Tuesday, 15 May 2012

CILIP New Professionals Day 2012 part 3

The final part of the day contained talks from Bethan Ruddock and Phil Bradley.

How to assemble your New Professionals Toolkit

Bethan introduced us to the New Professionals Toolkit and the 5 tools we need;
  • Tool 1 - networks - you probably already have one, people you know at work, met at college etc. You can also create networks using social media, such as Twitter, LinkedIn, Facebook or join groups such as LISNPN
  • Tool 2 - mentors - scarily she suggested that there is a chance we could be mentors ourselves, without even knowing it! (I worry for sanity of anyone who would choose me)
  • Tool 3 - resources - there is so much out there it can be hard to know where to begin, but you could use your networks to help point you in the direction of resources that would be beneficial to your career
  • Tool 4 - a plan - Where are you now? Where do you want to go? How can you get there? You could do a skills audit, and keep an eye out for job adverts for your dream job, you can check on any gaps in your skills and experience and start working towards filling them now
  • Tool 5 - a voice - think about the kind of contribution you want to make to the profession (time and skills allowing)
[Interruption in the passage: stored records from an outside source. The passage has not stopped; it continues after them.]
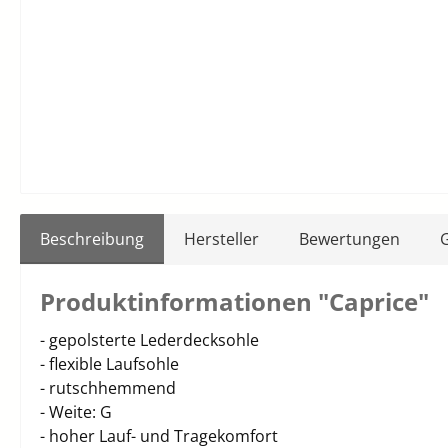
Beschreibung
Hersteller
Bewertungen
Produktinformationen "Caprice"
- gepolsterte Lederdecksohle
- flexible Laufsohle
- rutschhemmend
- Weite: G
- hoher Lauf- und Tragekomfort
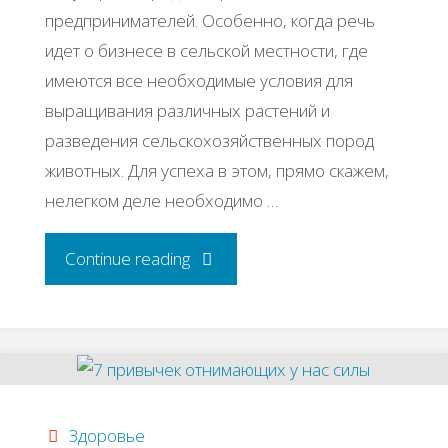
предпринимателей. Особенно, когда речь
идет о бизнесе в сельской местности, где
имеются все необходимые условия для
выращивания различных растений и
разведения сельскохозяйственных пород
животных. Для успеха в этом, прямо скажем,
нелегком деле необходимо …
"Бизнес
Continue reading
идея:
Выращивание
свиней
Здоровье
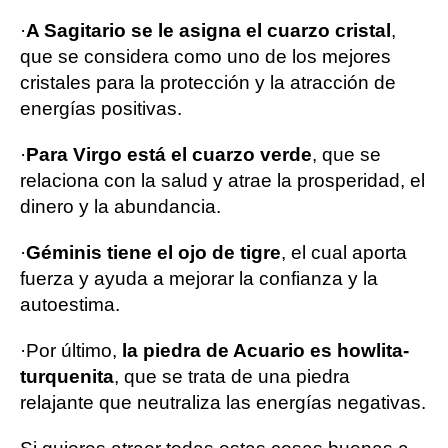
·
A Sagitario se le asigna el cuarzo cristal
,
que se considera como uno de los mejores
cristales para la protección y la atracción de
energías positivas.
·
Para Virgo está el cuarzo verde
, que se
relaciona con la salud y atrae la prosperidad, el
dinero y la abundancia.
·
Géminis tiene el ojo de tigre
, el cual aporta
fuerza y ayuda a mejorar la confianza y la
autoestima.
·
Por último,
la piedra de Acuario es howlita-
turquenita
, que se trata de una piedra
relajante que neutraliza las energías negativas.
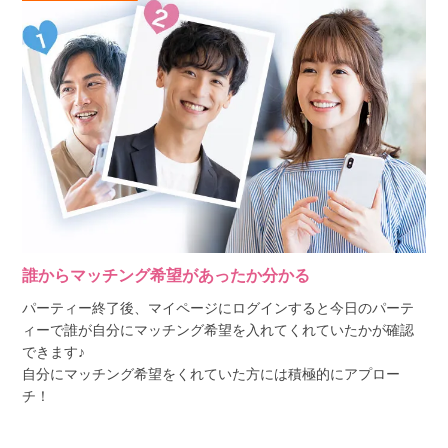
誰からマッチング希望があったか分かる
パーティー終了後、マイページにログインすると今日のパーテ
ィーで誰が自分にマッチング希望を入れてくれていたかが確認
できます♪
自分にマッチング希望をくれていた方には積極的にアプロー
チ！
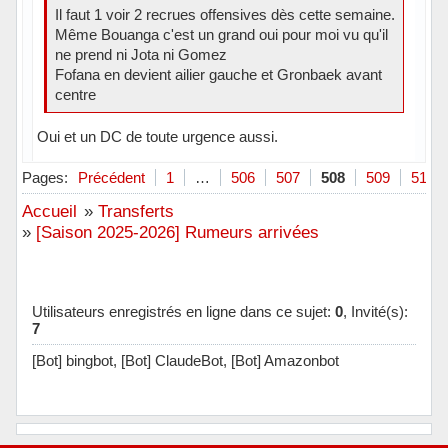
Il faut 1 voir 2 recrues offensives dès cette semaine.
Même Bouanga c'est un grand oui pour moi vu qu'il
ne prend ni Jota ni Gomez
Fofana en devient ailier gauche et Gronbaek avant
centre
Oui et un DC de toute urgence aussi.
Hors ligne
Pages:
Précédent
1
…
506
507
508
509
510
Accueil
»
Transferts
»
[Saison 2025-2026] Rumeurs arrivées
Utilisateurs enregistrés en ligne dans ce sujet:
0
, Invité(s):
7
[Bot] bingbot,
[Bot] ClaudeBot,
[Bot] Amazonbot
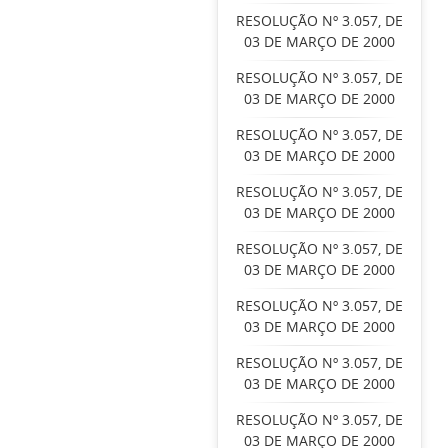
RESOLUÇÃO Nº 3.057, DE
03 DE MARÇO DE 2000
RESOLUÇÃO Nº 3.057, DE
03 DE MARÇO DE 2000
RESOLUÇÃO Nº 3.057, DE
03 DE MARÇO DE 2000
RESOLUÇÃO Nº 3.057, DE
03 DE MARÇO DE 2000
RESOLUÇÃO Nº 3.057, DE
03 DE MARÇO DE 2000
RESOLUÇÃO Nº 3.057, DE
03 DE MARÇO DE 2000
RESOLUÇÃO Nº 3.057, DE
03 DE MARÇO DE 2000
RESOLUÇÃO Nº 3.057, DE
03 DE MARÇO DE 2000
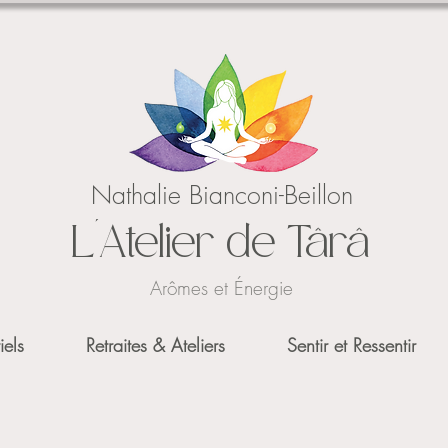
Nathalie Bianconi-Beillon
L'Atelier de Târâ
Arômes et Énergie
iels
Retraites & Ateliers
Sentir et Ressentir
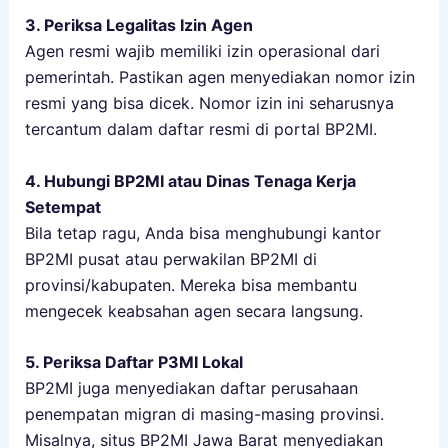
3. Periksa Legalitas Izin Agen
Agen resmi wajib memiliki izin operasional dari
pemerintah. Pastikan agen menyediakan nomor izin
resmi yang bisa dicek. Nomor izin ini seharusnya
tercantum dalam daftar resmi di portal BP2MI.
4. Hubungi BP2MI atau Dinas Tenaga Kerja
Setempat
Bila tetap ragu, Anda bisa menghubungi kantor
BP2MI pusat atau perwakilan BP2MI di
provinsi/kabupaten. Mereka bisa membantu
mengecek keabsahan agen secara langsung.
5. Periksa Daftar P3MI Lokal
BP2MI juga menyediakan daftar perusahaan
penempatan migran di masing-masing provinsi.
Misalnya, situs BP2MI Jawa Barat menyediakan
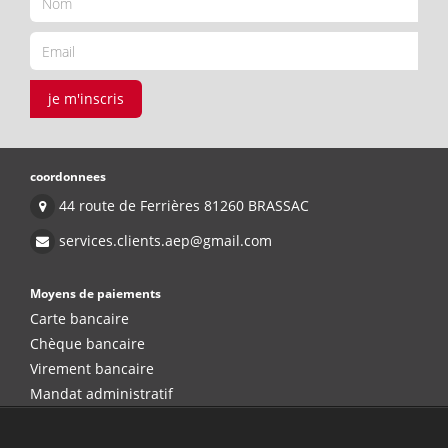
je m'inscris
coordonnees
44 route de Ferrières 81260 BRASSAC
services.clients.aep@gmail.com
Moyens de paiements
Carte bancaire
Chèque bancaire
Virement bancaire
Mandat administratif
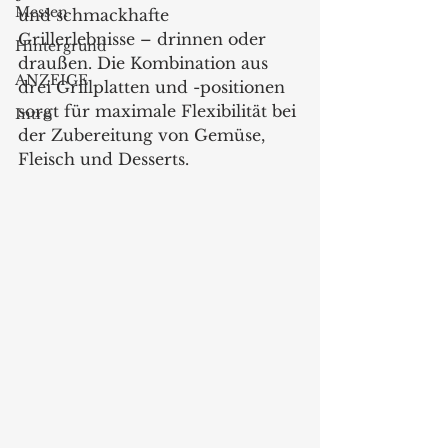
Messen
und schmackhafte
Grillerlebnisse – drinnen oder 
Hintergrund
draußen. Die Kombination aus 
ANZEIGE
drei Grillplatten und -positionen 
sorgt für maximale Flexibilität bei 
Intro
der Zubereitung von Gemüse,  
Fleisch und Desserts. 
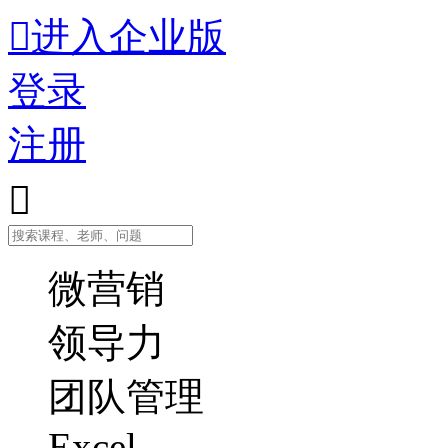

进入企业版
登录
注册

微营销
领导力
团队管理
Excel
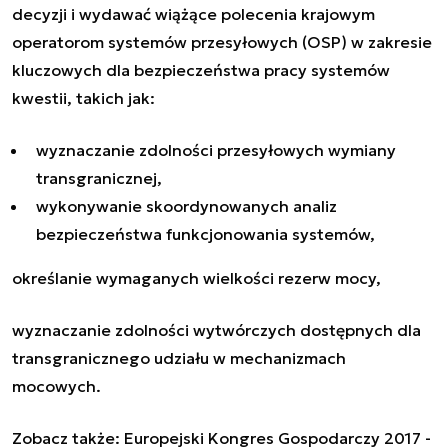
decyzji i wydawać wiążące polecenia krajowym
operatorom systemów przesyłowych (OSP) w zakresie
kluczowych dla bezpieczeństwa pracy systemów
kwestii, takich jak:
wyznaczanie zdolności przesyłowych wymiany
transgranicznej,
wykonywanie skoordynowanych analiz
bezpieczeństwa funkcjonowania systemów,
określanie wymaganych wielkości rezerw mocy,
wyznaczanie zdolności wytwórczych dostępnych dla
transgranicznego udziału w mechanizmach
mocowych.
Zobacz także:
Europejski Kongres Gospodarczy 2017 -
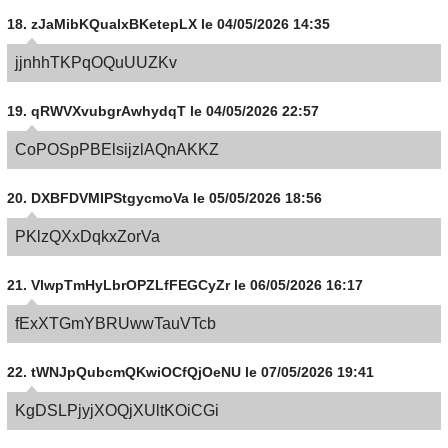
18.
zJaMibKQualxBKetepLX
le 04/05/2026 14:35
jjnhhTKPqOQuUUZKv
19.
qRWVXvubgrAwhydqT
le 04/05/2026 22:57
CoPOSpPBElsijzlAQnAKKZ
20.
DXBFDVMIPStgycmoVa
le 05/05/2026 18:56
PKlzQXxDqkxZorVa
21.
VlwpTmHyLbrOPZLfFEGCyZr
le 06/05/2026 16:17
fExXTGmYBRUwwTauVTcb
22.
tWNJpQubcmQKwiOCfQjOeNU
le 07/05/2026 19:41
KgDSLPjyjXOQjXUltKOiCGi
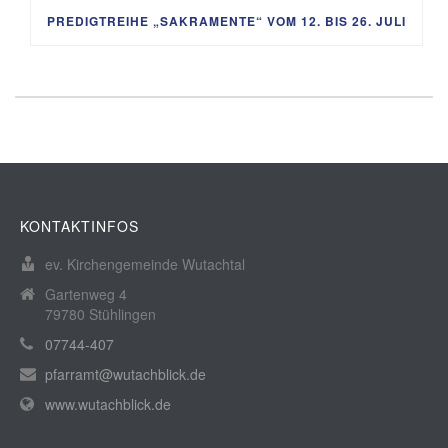
PREDIGTREIHE „SAKRAMENTE“ VOM 12. BIS 26. JULI
KONTAKTINFOS
ev. Kirchengemeinde Wutachtal
Gartenweg 4
79780 Stühlingen
07744-407
pfarramt@wutachblick.de
www.wutachblick.de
She finished off with advising that we remember to keep our balance and conserve our energy!

Social Media now and into you Future Career

The final speaker was Phil Bradley, who began by stating that social media is information, and as information professionals we deal with information in all its formats.

"We don't have a choice on whether we do social media, the question is how well we DO it" Erik Qualman (Socialnomics)

He suggested we all make sure we are engaging with social media, and showed us that Google searches now routinely return social rather than traditional media (websites) results. Using social media brings the information you need to you, no longer have to go out looking for it. "Less search, more finding"

However, when he started listing all the various tools you could use, and the many social media accounts he engages with, I started to feel a bit overwhelmed. It was a long list, and I'm not sure how he manages it, I barely manage to keep on top of the few that I currently use. I wasn't the only one who was feeling this way, one of the questions put to the speakers at the end was whether it was better to try to spread yourself thinly over all areas, or just focus on a few which you can use in more depth. The general consensus seemed to be that while you should spend some time trying everything out, so that you are aware of them and can recommend them where appropriate, it may be better to restrict your own use to only a few social media tools.


  1. I was just reading this earlier on about social media & information overload and your post reminded me of it:
    I kind of agree with it but somehow it depressed me! Saying "information overload is a symptom of over consumption and the inability to refine online experiences based on interest and importance" means social media management becomes another burden on your free time! I guess it's all about how much you get out of it...

    1. Eek, only just realised that I forgot to reply to your comment! Sorry about that, must try to remember to check for comments more regularly.

      Thanks for the link to the article, it was very interesting.

      It does seem sometimes like we are drowning under all the information that is out there, but I liked that the article concluded with the hope that we would eventually get used to it and learn to filter it better, that way it should feel less overwhelming!